(Task input begins)

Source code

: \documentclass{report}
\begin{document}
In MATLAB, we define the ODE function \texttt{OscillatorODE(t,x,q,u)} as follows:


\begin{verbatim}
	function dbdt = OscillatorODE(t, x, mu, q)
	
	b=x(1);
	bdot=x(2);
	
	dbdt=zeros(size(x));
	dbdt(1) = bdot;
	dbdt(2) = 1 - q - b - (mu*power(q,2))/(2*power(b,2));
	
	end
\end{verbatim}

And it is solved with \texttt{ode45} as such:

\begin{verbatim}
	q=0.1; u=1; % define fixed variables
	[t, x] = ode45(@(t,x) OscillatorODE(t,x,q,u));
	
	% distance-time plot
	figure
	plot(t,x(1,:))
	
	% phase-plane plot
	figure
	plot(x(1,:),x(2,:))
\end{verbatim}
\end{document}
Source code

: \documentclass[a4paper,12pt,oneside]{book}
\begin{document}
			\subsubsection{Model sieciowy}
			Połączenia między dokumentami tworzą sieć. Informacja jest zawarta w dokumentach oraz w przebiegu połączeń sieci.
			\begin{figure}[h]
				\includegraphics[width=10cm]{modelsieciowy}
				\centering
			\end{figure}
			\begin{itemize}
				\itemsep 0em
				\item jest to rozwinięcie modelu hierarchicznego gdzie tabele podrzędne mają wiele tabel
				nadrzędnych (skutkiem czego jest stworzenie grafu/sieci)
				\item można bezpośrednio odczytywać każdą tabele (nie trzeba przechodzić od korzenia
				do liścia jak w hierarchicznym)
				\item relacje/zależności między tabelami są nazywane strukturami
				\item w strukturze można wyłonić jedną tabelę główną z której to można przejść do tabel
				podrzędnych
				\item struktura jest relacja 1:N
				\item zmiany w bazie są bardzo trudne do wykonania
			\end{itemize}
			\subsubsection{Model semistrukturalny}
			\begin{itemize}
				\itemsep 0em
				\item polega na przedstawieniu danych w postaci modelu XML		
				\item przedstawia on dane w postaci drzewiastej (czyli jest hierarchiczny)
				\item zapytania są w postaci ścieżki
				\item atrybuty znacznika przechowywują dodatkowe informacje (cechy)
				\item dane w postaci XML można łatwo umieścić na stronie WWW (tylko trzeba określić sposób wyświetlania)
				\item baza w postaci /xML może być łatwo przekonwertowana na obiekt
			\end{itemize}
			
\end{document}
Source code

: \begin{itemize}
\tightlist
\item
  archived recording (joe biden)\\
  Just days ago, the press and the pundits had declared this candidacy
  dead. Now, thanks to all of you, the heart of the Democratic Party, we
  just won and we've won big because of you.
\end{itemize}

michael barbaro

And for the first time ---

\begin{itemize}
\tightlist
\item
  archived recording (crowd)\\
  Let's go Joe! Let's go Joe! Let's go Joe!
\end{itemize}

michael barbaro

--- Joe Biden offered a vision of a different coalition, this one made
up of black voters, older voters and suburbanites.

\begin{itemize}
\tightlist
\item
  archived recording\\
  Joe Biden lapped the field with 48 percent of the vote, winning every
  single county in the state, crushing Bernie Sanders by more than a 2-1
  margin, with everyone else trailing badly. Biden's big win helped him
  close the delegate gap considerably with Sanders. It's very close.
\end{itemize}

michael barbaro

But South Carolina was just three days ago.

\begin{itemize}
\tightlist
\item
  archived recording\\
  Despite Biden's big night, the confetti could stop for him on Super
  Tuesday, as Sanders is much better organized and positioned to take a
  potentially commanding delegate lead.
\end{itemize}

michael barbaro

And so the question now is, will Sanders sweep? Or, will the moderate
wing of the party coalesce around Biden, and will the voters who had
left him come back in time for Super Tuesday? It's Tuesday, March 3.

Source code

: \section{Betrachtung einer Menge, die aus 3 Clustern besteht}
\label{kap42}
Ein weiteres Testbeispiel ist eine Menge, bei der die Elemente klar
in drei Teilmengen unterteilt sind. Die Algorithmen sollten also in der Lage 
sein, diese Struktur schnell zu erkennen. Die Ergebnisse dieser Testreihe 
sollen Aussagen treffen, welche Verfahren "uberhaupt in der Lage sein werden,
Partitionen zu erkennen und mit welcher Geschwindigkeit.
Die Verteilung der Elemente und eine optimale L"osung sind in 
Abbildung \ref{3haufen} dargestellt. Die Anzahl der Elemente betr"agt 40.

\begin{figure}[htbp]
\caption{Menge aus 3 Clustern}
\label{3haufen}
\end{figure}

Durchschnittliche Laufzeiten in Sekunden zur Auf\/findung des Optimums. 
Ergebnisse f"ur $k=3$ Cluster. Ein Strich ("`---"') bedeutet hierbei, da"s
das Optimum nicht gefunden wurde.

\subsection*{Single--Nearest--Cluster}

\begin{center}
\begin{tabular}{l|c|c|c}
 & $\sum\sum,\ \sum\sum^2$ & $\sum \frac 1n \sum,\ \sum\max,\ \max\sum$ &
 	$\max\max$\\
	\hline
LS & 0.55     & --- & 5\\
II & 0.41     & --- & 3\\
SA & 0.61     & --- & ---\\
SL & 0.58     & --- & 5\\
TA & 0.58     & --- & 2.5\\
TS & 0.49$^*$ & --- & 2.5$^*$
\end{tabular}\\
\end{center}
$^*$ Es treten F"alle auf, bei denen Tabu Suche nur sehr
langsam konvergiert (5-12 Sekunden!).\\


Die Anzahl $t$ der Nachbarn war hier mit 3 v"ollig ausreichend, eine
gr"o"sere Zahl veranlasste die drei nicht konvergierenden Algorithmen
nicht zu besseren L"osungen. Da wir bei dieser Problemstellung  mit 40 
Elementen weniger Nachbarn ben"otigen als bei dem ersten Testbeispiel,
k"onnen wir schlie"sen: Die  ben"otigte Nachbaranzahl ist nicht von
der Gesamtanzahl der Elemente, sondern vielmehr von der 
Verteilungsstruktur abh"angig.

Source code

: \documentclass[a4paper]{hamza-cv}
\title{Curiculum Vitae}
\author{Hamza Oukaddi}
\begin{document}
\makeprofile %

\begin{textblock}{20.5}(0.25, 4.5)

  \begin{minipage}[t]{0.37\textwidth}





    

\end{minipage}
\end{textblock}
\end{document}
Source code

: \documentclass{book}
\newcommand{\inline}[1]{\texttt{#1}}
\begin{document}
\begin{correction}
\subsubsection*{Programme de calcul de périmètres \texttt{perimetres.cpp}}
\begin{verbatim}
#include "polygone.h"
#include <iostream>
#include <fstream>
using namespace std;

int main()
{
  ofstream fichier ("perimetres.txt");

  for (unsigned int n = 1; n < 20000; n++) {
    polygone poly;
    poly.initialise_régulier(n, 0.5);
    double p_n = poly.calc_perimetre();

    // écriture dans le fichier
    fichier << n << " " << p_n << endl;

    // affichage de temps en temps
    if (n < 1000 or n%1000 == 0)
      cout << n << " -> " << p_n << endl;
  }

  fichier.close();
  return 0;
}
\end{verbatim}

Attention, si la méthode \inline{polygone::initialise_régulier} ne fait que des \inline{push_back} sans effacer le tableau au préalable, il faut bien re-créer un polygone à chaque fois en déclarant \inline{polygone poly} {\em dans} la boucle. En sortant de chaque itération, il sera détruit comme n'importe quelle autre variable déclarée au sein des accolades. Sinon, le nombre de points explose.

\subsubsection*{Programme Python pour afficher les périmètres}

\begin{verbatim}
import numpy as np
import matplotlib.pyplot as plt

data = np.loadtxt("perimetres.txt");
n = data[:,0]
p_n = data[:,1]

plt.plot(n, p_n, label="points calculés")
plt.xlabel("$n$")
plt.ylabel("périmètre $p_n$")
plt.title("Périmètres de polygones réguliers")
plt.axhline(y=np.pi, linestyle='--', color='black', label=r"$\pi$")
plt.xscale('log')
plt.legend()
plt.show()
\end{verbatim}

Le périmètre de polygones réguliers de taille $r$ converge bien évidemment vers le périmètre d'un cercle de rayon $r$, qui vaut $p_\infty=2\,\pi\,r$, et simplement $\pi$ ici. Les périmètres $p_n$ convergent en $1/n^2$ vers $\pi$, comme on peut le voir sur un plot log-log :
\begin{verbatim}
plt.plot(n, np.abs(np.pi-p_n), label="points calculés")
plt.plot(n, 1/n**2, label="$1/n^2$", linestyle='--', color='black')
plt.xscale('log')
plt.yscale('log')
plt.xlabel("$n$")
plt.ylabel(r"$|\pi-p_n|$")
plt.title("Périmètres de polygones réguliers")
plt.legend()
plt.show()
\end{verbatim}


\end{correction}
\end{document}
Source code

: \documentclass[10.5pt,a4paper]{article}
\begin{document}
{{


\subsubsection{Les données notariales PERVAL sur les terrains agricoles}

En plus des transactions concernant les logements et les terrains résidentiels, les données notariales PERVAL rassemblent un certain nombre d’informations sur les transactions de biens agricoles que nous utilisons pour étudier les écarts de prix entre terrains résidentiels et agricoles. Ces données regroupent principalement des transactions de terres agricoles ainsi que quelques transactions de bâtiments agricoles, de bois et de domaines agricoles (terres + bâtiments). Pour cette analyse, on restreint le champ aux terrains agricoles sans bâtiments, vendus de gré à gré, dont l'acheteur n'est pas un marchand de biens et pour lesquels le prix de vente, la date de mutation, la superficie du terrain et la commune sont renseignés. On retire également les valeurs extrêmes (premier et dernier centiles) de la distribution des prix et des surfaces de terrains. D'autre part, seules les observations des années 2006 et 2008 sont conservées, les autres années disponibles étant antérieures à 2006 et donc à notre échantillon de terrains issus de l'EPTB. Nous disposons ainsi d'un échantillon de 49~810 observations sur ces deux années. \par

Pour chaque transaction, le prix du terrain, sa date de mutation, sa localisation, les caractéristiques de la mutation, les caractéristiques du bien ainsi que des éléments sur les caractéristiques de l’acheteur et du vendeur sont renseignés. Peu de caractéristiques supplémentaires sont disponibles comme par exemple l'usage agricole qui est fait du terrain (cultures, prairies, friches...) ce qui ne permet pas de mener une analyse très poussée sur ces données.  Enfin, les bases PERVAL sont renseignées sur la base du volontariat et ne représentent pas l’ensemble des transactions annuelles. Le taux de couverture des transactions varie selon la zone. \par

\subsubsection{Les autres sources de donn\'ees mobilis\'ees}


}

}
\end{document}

(Task input ends)

# Instructions for the task
Please reproduce, exactly as written, the lines of the records from the first line through the one containing "dodatkowe informacje (cechy)".

# Task result
Source code

: \documentclass{report}
\begin{document}
In MATLAB, we define the ODE function \texttt{OscillatorODE(t,x,q,u)} as follows:


\begin{verbatim}
	function dbdt = OscillatorODE(t, x, mu, q)
	
	b=x(1);
	bdot=x(2);
	
	dbdt=zeros(size(x));
	dbdt(1) = bdot;
	dbdt(2) = 1 - q - b - (mu*power(q,2))/(2*power(b,2));
	
	end
\end{verbatim}

And it is solved with \texttt{ode45} as such:

\begin{verbatim}
	q=0.1; u=1; % define fixed variables
	[t, x] = ode45(@(t,x) OscillatorODE(t,x,q,u));
	
	% distance-time plot
	figure
	plot(t,x(1,:))
	
	% phase-plane plot
	figure
	plot(x(1,:),x(2,:))
\end{verbatim}
\end{document}
Source code

: \documentclass[a4paper,12pt,oneside]{book}
\begin{document}
			\subsubsection{Model sieciowy}
			Połączenia między dokumentami tworzą sieć. Informacja jest zawarta w dokumentach oraz w przebiegu połączeń sieci.
			\begin{figure}[h]
				\includegraphics[width=10cm]{modelsieciowy}
				\centering
			\end{figure}
			\begin{itemize}
				\itemsep 0em
				\item jest to rozwinięcie modelu hierarchicznego gdzie tabele podrzędne mają wiele tabel
				nadrzędnych (skutkiem czego jest stworzenie grafu/sieci)
				\item można bezpośrednio odczytywać każdą tabele (nie trzeba przechodzić od korzenia
				do liścia jak w hierarchicznym)
				\item relacje/zależności między tabelami są nazywane strukturami
				\item w strukturze można wyłonić jedną tabelę główną z której to można przejść do tabel
				podrzędnych
				\item struktura jest relacja 1:N
				\item zmiany w bazie są bardzo trudne do wykonania
			\end{itemize}
			\subsubsection{Model semistrukturalny}
			\begin{itemize}
				\itemsep 0em
				\item polega na przedstawieniu danych w postaci modelu XML		
				\item przedstawia on dane w postaci drzewiastej (czyli jest hierarchiczny)
				\item zapytania są w postaci ścieżki
				\item atrybuty znacznika przechowywują dodatkowe informacje (cechy)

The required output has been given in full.